Bahwa aku capek, iya. Bahwa kadang aku gak bisa mikir jernih. Bahwa aku merasa sendirian di keramaian. Bahwa aku cemburu melihat orang lain tampak lebih berhasil. Bahwa aku kecewa karena harapan tidak sesuai kenyataan. Dan bahwa aku, manusia biasa, bisa marah, bisa takut, bisa hancur, bisa jatuh. Aku pernah pura-pura bahagia agar tidak merepotkan orang lain. Aku menahan tangis agar tidak terlihat cengeng. Aku bilang “aku bisa” padahal ingin bilang “tolong, bantu aku.” Dan semua itu, jujur, membuat aku semakin jauh dari diriku sendiri.
Sampai satu hari aku sadar… bahwa ketulusan untuk mengakui rasa lelah itu bukan kelemahan. Itu keberanian.
Keberanian untuk mengakui kalau aku butuh istirahat.
Keberanian untuk bilang kalau aku gak sanggup hari ini, dan itu gak apa-apa.
Keberanian untuk berkata “aku gak baik-baik aja” tanpa merasa bersalah.
Dan keberanian untuk memeluk diri sendiri di hari-hari ketika tidak ada yang lain bisa melakukannya.
Lucunya, saat aku mulai jujur, bebanku jadi lebih ringan. Aku nggak harus menghafal kebohongan mana yang sudah kubuat kemarin. Aku tidak harus berpura-pura tertawa saat sebenarnya ingin diam saja. Dan aku mulai menemukan satu hal yang tidak pernah kubayangkan sebelumnya: ketenangan. Karena ternyata, aku gak perlu menyenangkan semua orang. Aku hanya perlu berdamai dengan diriku sendiri. Tentu, hidup tidak langsung jadi mudah. Aku tetap harus bayar tagihan, tetap harus bangun pagi meski ngantuk, tetap harus jawab chat dari grup keluarga yang isinya cuma stiker dan pesan berantai. Tapi kali ini, aku menjalaninya dengan penerimaan, bukan paksaan.

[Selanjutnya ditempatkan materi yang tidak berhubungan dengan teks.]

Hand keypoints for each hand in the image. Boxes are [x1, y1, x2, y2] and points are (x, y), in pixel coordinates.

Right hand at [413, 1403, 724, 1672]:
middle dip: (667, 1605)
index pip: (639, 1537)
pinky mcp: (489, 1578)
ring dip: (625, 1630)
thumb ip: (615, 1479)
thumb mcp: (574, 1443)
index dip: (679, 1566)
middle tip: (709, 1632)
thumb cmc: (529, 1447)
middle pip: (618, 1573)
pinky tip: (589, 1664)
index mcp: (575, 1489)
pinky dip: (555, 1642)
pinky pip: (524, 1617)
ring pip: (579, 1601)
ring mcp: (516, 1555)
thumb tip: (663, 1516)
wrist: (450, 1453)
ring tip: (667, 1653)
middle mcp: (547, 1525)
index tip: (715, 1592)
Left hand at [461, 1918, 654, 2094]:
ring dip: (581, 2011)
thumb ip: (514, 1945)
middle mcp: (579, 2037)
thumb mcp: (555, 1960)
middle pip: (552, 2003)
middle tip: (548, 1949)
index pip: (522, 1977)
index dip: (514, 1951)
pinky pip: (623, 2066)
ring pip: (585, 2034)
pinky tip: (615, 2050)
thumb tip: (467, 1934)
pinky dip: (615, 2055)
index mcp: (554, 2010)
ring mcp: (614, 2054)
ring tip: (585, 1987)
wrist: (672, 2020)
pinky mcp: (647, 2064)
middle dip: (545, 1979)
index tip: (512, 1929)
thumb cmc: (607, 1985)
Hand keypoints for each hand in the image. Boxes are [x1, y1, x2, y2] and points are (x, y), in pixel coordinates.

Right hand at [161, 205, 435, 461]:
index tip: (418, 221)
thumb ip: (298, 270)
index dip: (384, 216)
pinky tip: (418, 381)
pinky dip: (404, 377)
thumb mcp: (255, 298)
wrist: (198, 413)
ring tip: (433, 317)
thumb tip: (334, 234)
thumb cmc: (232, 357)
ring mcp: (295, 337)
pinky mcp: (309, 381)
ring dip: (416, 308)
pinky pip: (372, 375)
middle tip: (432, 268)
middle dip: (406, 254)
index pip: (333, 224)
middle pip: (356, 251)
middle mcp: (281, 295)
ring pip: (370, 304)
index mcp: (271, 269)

Aku juga tidak selalu bahagia, tapi aku tahu caranya menangis dengan jujur tanpa menganggap itu hal yang memalukan. Aku tidak harus selalu benar, tapi aku mau belajar jadi lebih bijak. Aku tidak harus selalu produktif, tapi aku belajar menghargai hal-hal kecil seperti menghirup napas panjang dan membuat sarapan untuk diri sendiri. Aku tidak harus kuat, karena hidup ini bukan lomba adu tegar. Aku hanya perlu jujur, dan itu cukup. Kini, aku tidak lagi memaksakan definisi “kuat” seperti dulu. Buatku, kuat itu bukan selalu bisa menahan beban, tapi bisa minta tolong saat pundak sudah tak sanggup lagi. Kuat itu bukan tentang tak pernah jatuh, tapi punya keberanian untuk bangkit pelan-pelan meski lutut masih gemetar.
Dan kuat itu… bukan tentang menghilangkan air mata, tapi tahu kapan harus membiarkannya jatuh agar hati bisa kembali lega. Di penghujung hari, aku ingin memeluk diriku sendiri—yang telah bertahan, yang telah belajar, yang kini lebih jujur. Kalau kamu juga merasa lelah, tidak apa-apa. Kamu tidak harus kuat setiap hari. Kamu hanya perlu jadi dirimu sendiri. Jujur. Tulus. Seperti langit yang bisa mendung, tapi tetap indah. Seperti hujan yang datang tiba-tiba, tapi selalu membawa wangi tanah yang menenangkan. Karena pada akhirnya, hidup bukan tentang menjadi sempurna. Hidup adalah tentang menjadi manusia—yang kadang kuat, kadang rapuh, tapi selalu punya alasan untuk melanjutkan langkah, walau pelan.
Dan untuk itu, aku ucapkan satu kalimat yang mungkin kamu butuh dengar hari ini:
Terima kasih sudah bertahan. Terima kasih karena masih di sini.